Résumé de la décision
Le préfet du Nord a introduit un recours contre un jugement du tribunal administratif de Lille qui avait partiellement annulé une décision d'assignation à résidence concernant M.B..., un demandeur d'asile afghan. Ce dernier était sous l'obligation de se présenter deux fois par semaine à un commissariat de police situé à plusieurs kilomètres de son centre d'hébergement, ce qui a été jugé excessif par le tribunal. La cour a confirmé le jugement en faveur de M.B..., rejetant la requête du préfet et considérant que l'obligation de présentation était disproportionnée par rapport aux nécessités de l'exécution de la mesure d'éloignement.
Arguments pertinents
1. Erreur d'appréciation du préfet : La cour a relevé que le préfet avait imposé à M.B... une contrainte de se déplacer à un commissariat éloigné sans justification adéquate. Le rapport indique que "le préfet du Nord a imposé à l'intéressé une contrainte excédant celle qui était strictement nécessaire pour garantir l'exécution de la mesure d'éloignement". Cela reflète une erreur d'appréciation dans la gestion des obligations imposées à M.B....
2. Inexistence d'une contrainte légale : La décision du préfet était contestée sur le fait que le bureau de police le plus proche, bien qu'indiquée comme non habilité, ne le rapportait à aucune preuve ou justification.
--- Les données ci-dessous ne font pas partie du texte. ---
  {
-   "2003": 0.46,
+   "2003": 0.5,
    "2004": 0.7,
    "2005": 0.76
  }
La cour a relevé que cette allégation manquait de fondement : "le préfet du Nord n'assortit cette allégation d'aucune précision ni d'aucun justificatif", mettant ainsi en lumière l'absence de base solide pour les choix de la préfecture.
Interprétations et citations légales
1. Application de l'article R. 561-2 du Code de l'entrée et du séjour des étrangers et du droit d'asile : Cet article précise que "l'autorité administrative détermine le périmètre dans lequel l'étranger assigné à résidence... est autorisé à circuler". La cour en a déduit que le choix de l'endroit et des conditions de présentation doit être justifié par des circonstances particulières, ce qui, dans le cas présent, n’a pas été fait.
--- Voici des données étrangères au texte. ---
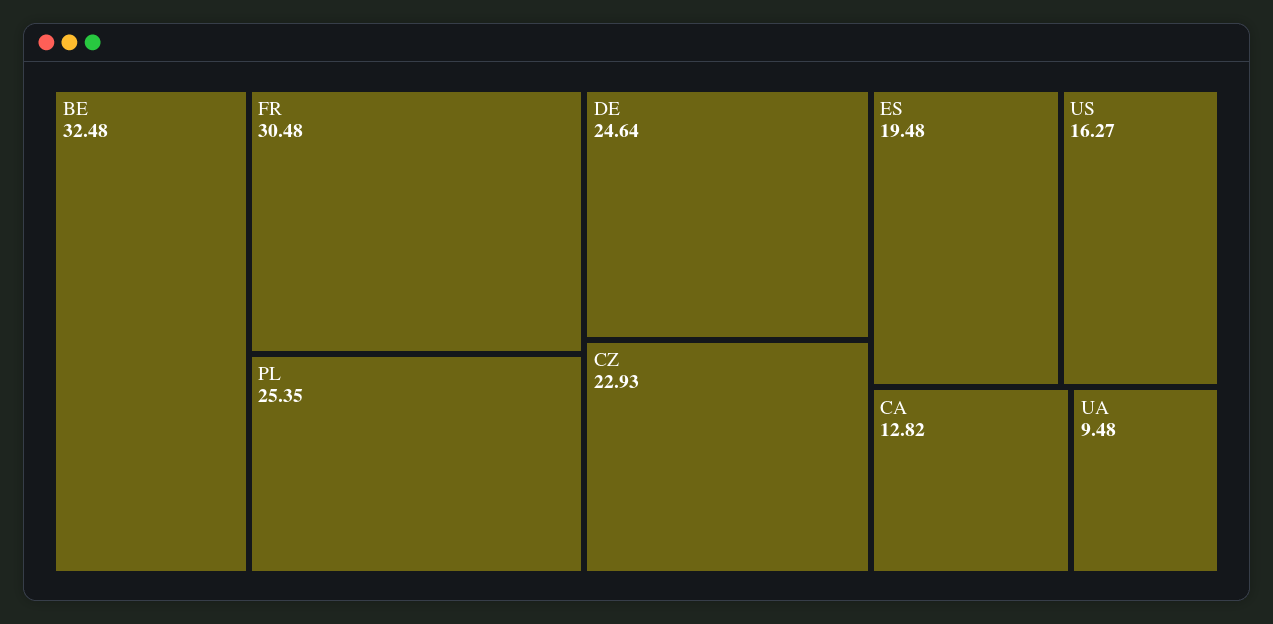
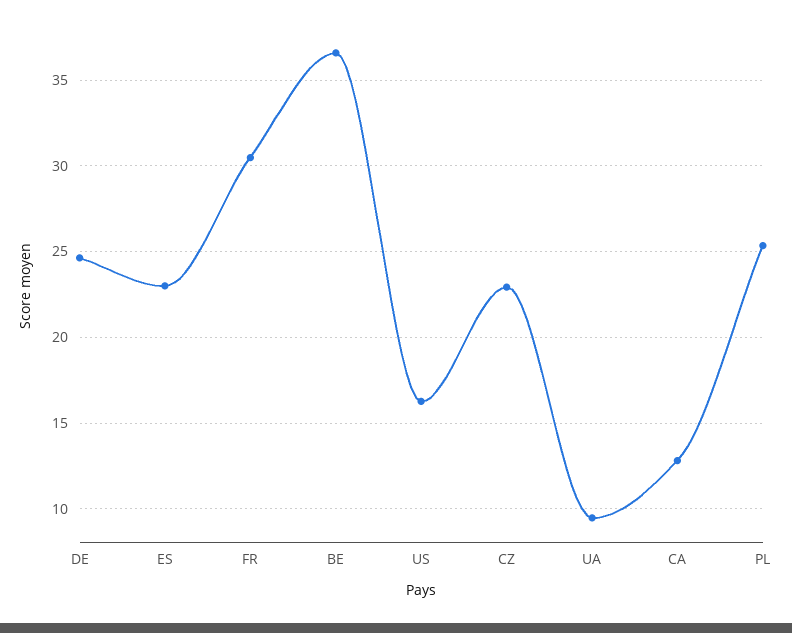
  {
-   "BE": 32.48,
+   "BE": 36.5,
    "FR": 30.48,
    "PL": 25.35,
    "DE": 24.64,
    "CZ": 22.93,
-   "ES": 19.48,
+   "ES": 23,
    "US": 16.27,
    "CA": 12.82,
    "UA": 9.48
  }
2. Proportionnalité de la mesure : La cour a appliqué le principe de proportionnalité en matière d'assignation à résidence, en insistant sur la nécessité pour l'administration d’imposer des obligations qui ne dépassent pas ce qui est strictement nécessaire à l'exécution de la mesure d'éloignement. Ce principe est également implicite dans la jurisprudence administrative, qui tient compte des droits des individus face aux décisions des autorités.
En résumé, tant le constat d'une imposition d'une contrainte excessive que l'absence de justification adéquate de cette mesure ont conduit la cour à confirmer l'annulation partielle de la décision d'assignation à résidence.